Rockland Farm Alliance Needs Ongoing Community Support To Solidify Its Long-Term Mission – Rockland County Business Journal

Rockland Farm Alliance Needs Ongoing Community Support To ...  Rockland County Business Journal

Rockland Farm Alliance Needs Ongoing Community Support To Solidify Its Long-Term Mission – Rockland County Business Journal

Sue Ferreri Is Working To Bring “Agricultural District” Status To 25-Acre Farm To Prop Up Its Viability

By Tina Traster

Over the long Thanksgiving weekend, I had the privilege to spend time in the heart of Pennsylvania’s Amish Country – a tapestry of gorgeous idyllic farms dotted with clapboard and stone farmhouses, cows, horses, goats, sheep, chickens, and of course the jet-black horse buggies that complete a nineteenth-century tableaux of rural America.

Introduction

Agriculture has been a way of life for the Amish for centuries and the preservation of both the land and their lifestyle speaks to both steadfast ritual and determination. Farming is tough backbreaking work, subject to the whims of Mother Nature, yet it is the backbone of their existence.

Outsiders admire the enormity of this feat; tourism in the region is so robust because this nod to our agricultural past rouses a feeling of nostalgia, a glimpse of an America most only see in folk art paintings or in country stores selling kitsch. It gets us thinking about the communities we live in – and what remains. In Rockland County, the answer is very little, in terms of farmed land. Which is why it is so important to do more than think about what it takes to preserve it.

The Rockland Farm Alliance

The case in point here is the nonprofit Rockland Farm Alliance, founded in 2007 on the former Cropsey Farm in New City. The 25-acre farm, once operated by the Cropsey family, is jointly owned by Rockland County (61 percent) and the Town of Clarkstown (39 percent). The nonprofit Alliance leases 25 acres but farms roughly five acres.

Rockland Farm Alliance, run by a board, but helmed by Executive Director Sue Ferrari for nearly three years, is a sacred oasis in a county that is increasingly losing open space to development pressure, including housing subdivisions and warehouses. One of just a handful of farms left in a once-rural county, the acreage is not only a plot for growing a cornucopia of veggies including cucumbers, pumpkins, lettuce, eggplants, radishes and more – it is a stage for education and community events. It’s a transport to the past, a hopeful experiment for the future.

The Challenges Faced

And while this swath of Rockland has been preserved and protected, the responsibility for its continued prosperity must fall on the shoulders of many, according to the Alliance.

“The pressure we’re feeling is that there’s such a demand for our educational programs, for farming, for our veggies,” said Ferreri. “To scale and grow, we need funding. Funding to help support payroll, more educators, farming equipment. There are so many challenges running a farm.”

Funding and Revenue Streams

The farm relies on multiple revenue streams including:

  • A farm store
  • $60,000 from Rockland County annually (which has increased 10 percent each year)
  • State grants
  • Community Block Grants
  • Corporate and individual donations
  • Payments from two school districts, Clarkstown and North Rockland
  • Fall festival and winter holiday market
  • Annual fundraising dinner

But it’s barely enough.

“If our tractor broke down, it’d cost us $80,000,” said Ferreri. “That’d put us in a bind.”

The Alliance’s projected operating budget is $800,000 for 2024, which has risen from $615,000 in 2023.

The Importance of “Agricultural District” Designation

Now, Ferreri is hoping to reassemble a board that dissolved in 2019 that aimed to get the Farm Alliance designated as an “Agricultural District” in Rockland County.

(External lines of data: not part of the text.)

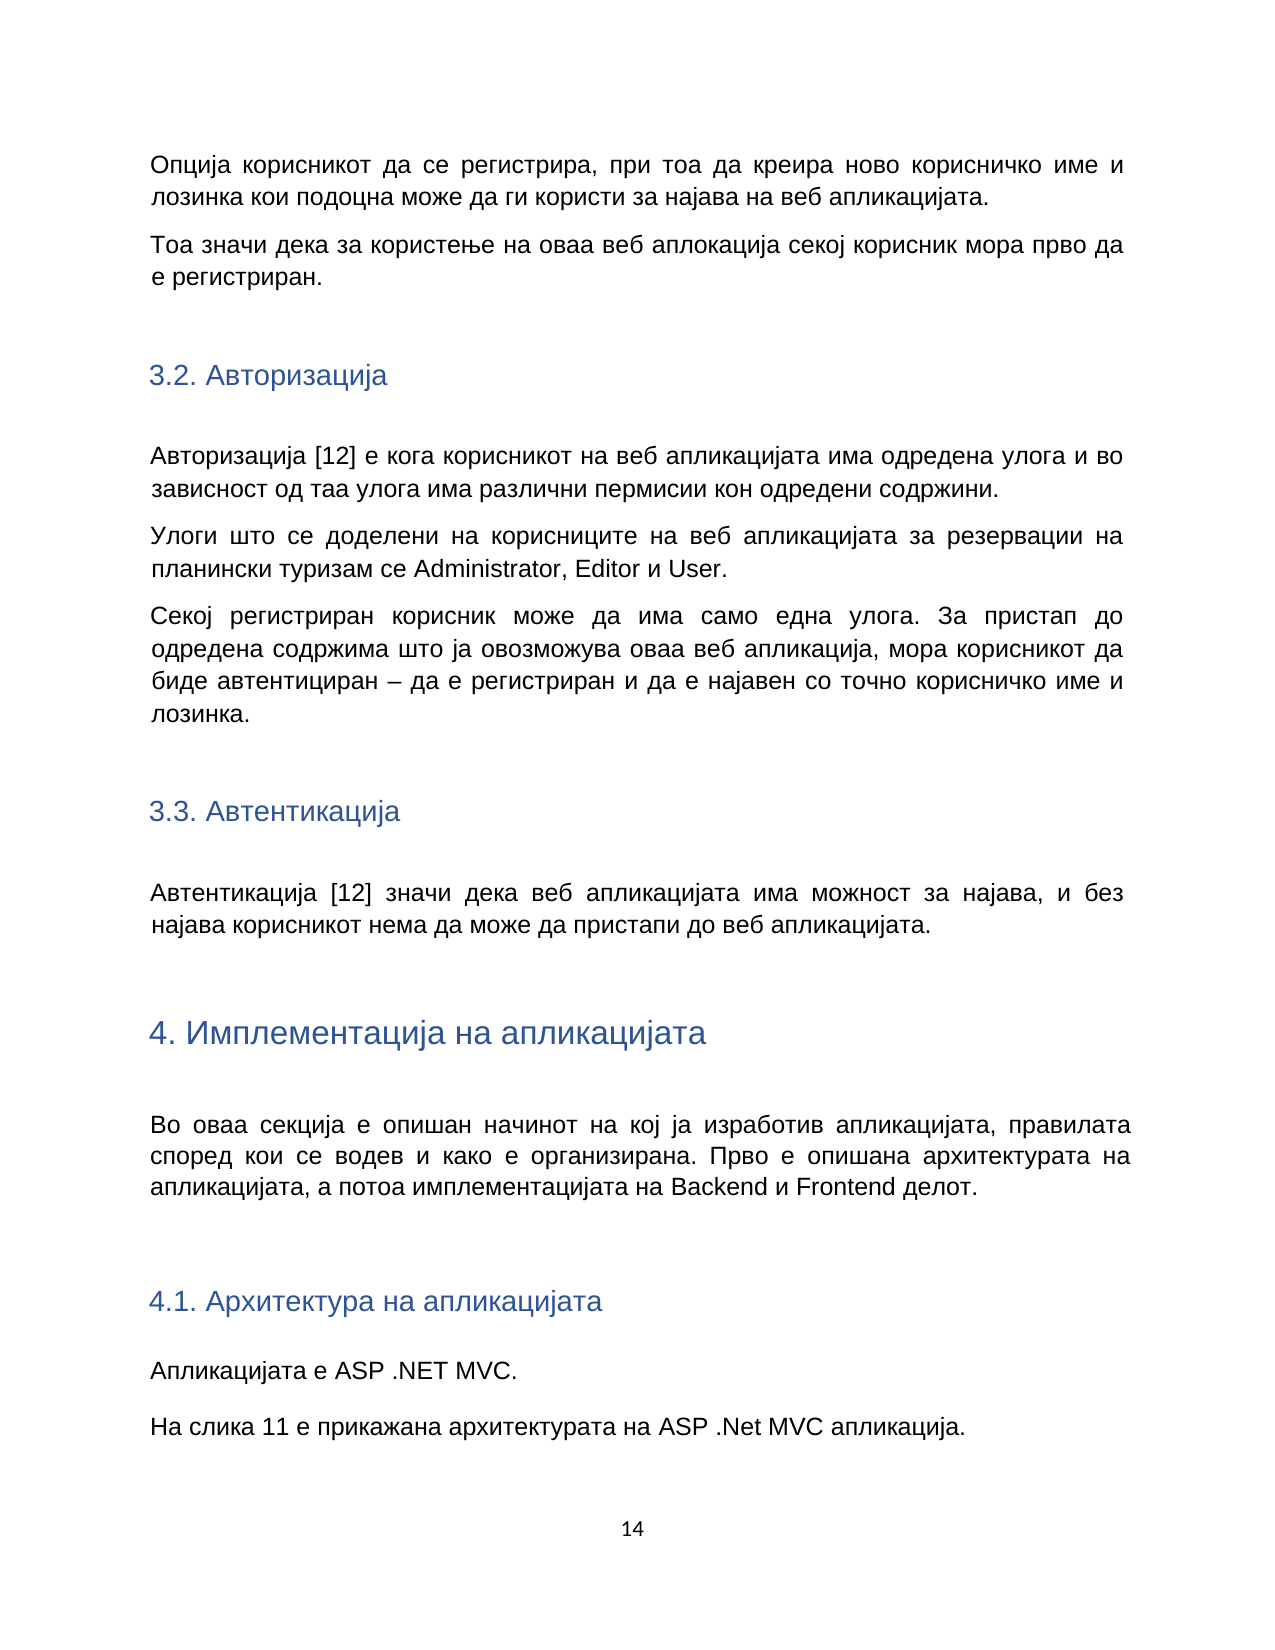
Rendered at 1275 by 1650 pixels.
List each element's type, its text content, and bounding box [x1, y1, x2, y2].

subtitle Авторизација [148, 358, 1125, 391]
subtitle Автентикација [148, 794, 1125, 827]
text Улоги што се доделени на корисниците на веб апликацијата за резервации на планински туризам се Administrator, Editor и User. [150, 521, 1125, 582]
text Апликацијата е ASP .NET MVC. [150, 1356, 1132, 1384]
text На слика 11 е прикажана архитектурата на ASP .Net MVC апликација. [150, 1411, 1132, 1440]
text Авторизација [12] е кога корисникот на веб апликацијата има одредена улога и во зависност од таа улога има различни пермисии кон одредени содржини. [150, 441, 1125, 502]
text Опција корисникот да се регистрира, при тоа да креира ново корисничко име и лозинка кои подоцна може да ги користи за најава на веб апликацијата. [150, 150, 1125, 211]
subtitle Архитектура на апликацијата [148, 1283, 1125, 1317]
text Секој регистриран корисник може да има само една улога. За пристап до одредена содржима што ја овозможува оваа веб апликација, мора корисникот да биде автентициран – да е регистриран и да е најавен со точно корисничко име и лозинка. [150, 601, 1125, 727]
text Во оваа секција е опишан начинот на кој ја изработив апликацијата, правилата според кои се водев и како е организирана. Прво е опишана архитектурата на апликацијата, а потоа имплементацијата на Backend и Frontend делот. [150, 1110, 1132, 1201]
subtitle Имплементација на апликацијата [148, 1013, 1125, 1052]
text Тоа значи дека за користење на оваа веб аплокација секој корисник мора прво да е регистриран. [150, 230, 1125, 291]
text Автентикација [12] значи дека веб апликацијата има можност за најава, и без најава корисникот нема да може да пристапи до веб апликацијата. [150, 877, 1125, 939]
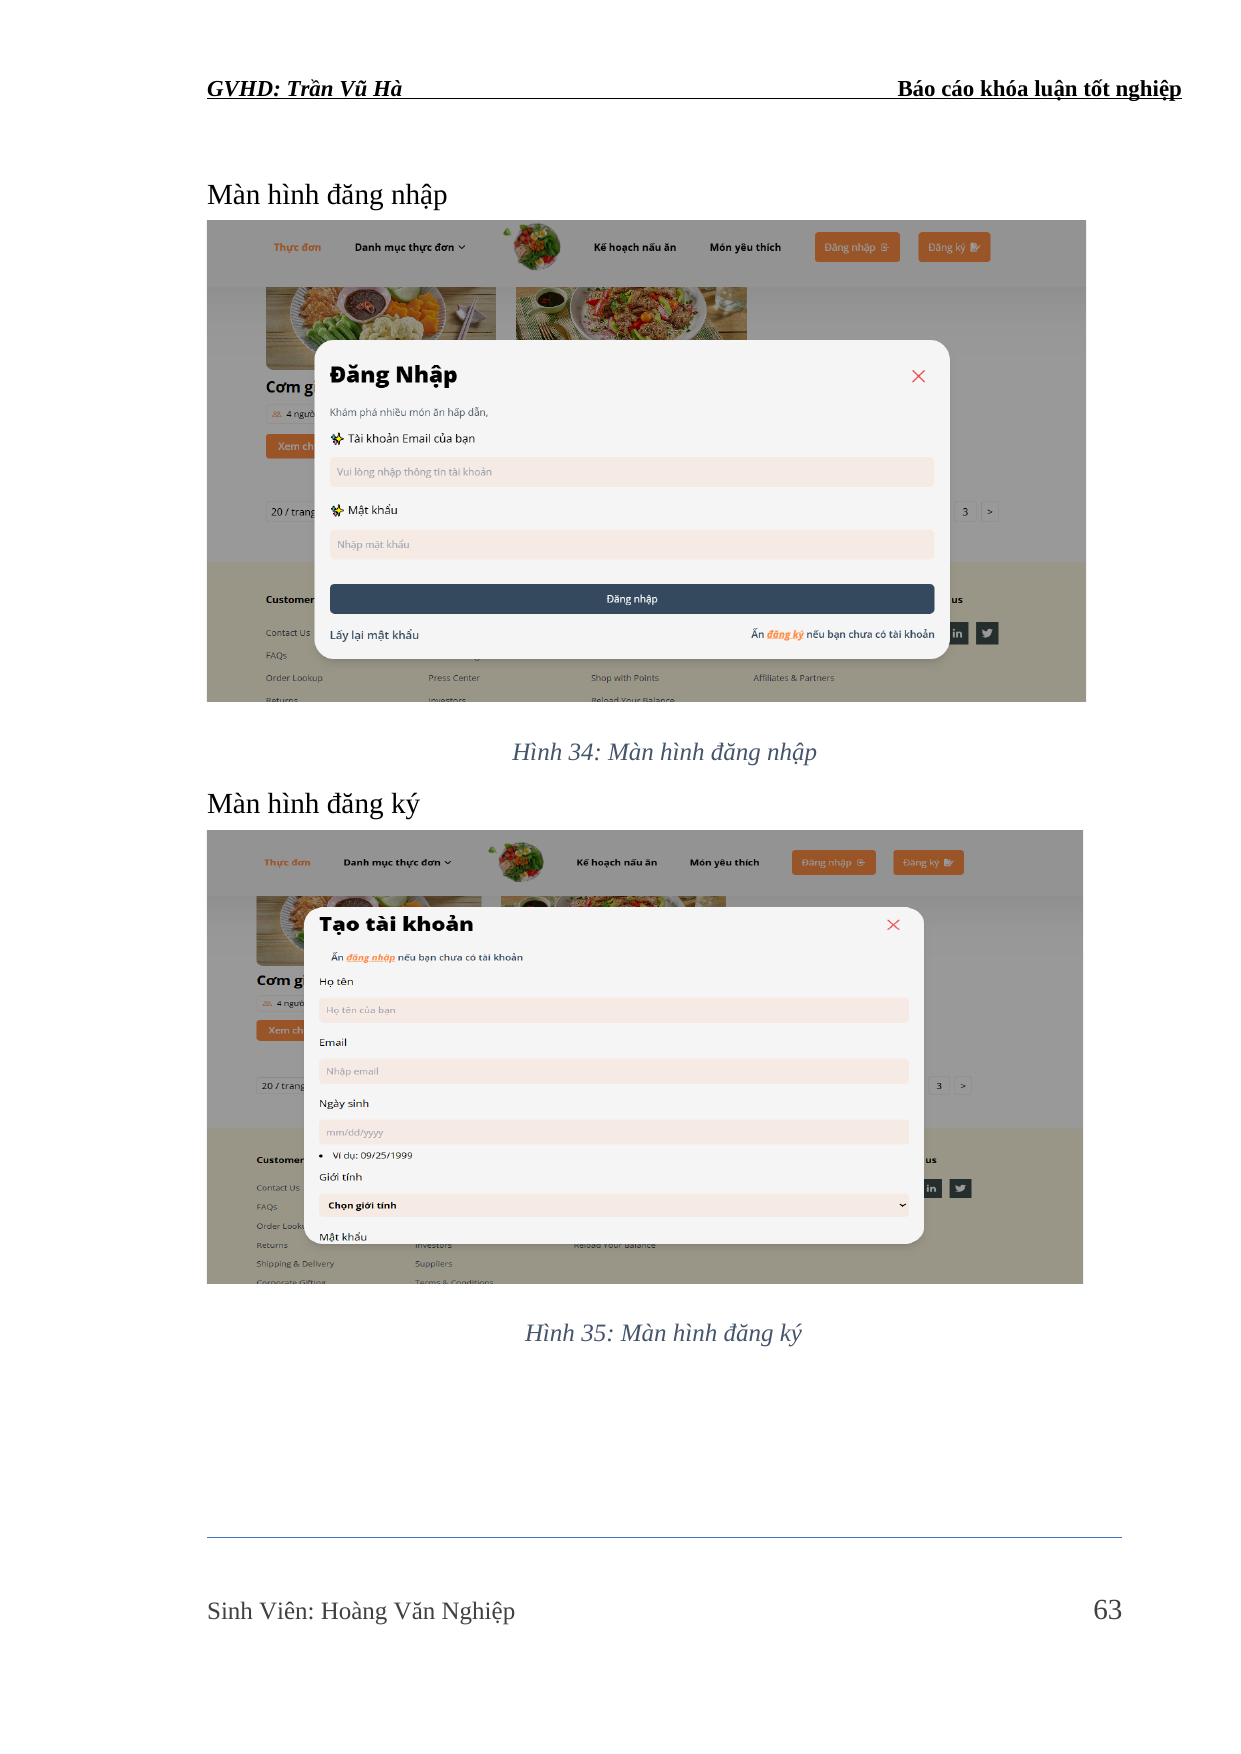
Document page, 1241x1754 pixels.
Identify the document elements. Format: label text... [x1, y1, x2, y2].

An “Ag District” is a geographic area consisting predominantly of viable agricultural land. Agricultural operations within the district are the priority land use and afforded benefits and protections to promote the continuation of farming and the preservation of agricultural land. In practice, districts may include land that is actively farmed, idle, forested, as well as residential and commercial.

“We are hoping to bring the “Ag” board back together,” said Ferreri, “There has been interest from the town, county, and all local farmers. We hope to schedule our first meeting in December or January.”

Conclusion

If there’s one thing that’s obvious about farming – be it in Rockland or among the picture-perfect Amish farms in Pennsylvania – it’s oxygen is support, cooperation, and a will to survive. The stewardship of agricultural lands is a shared mission.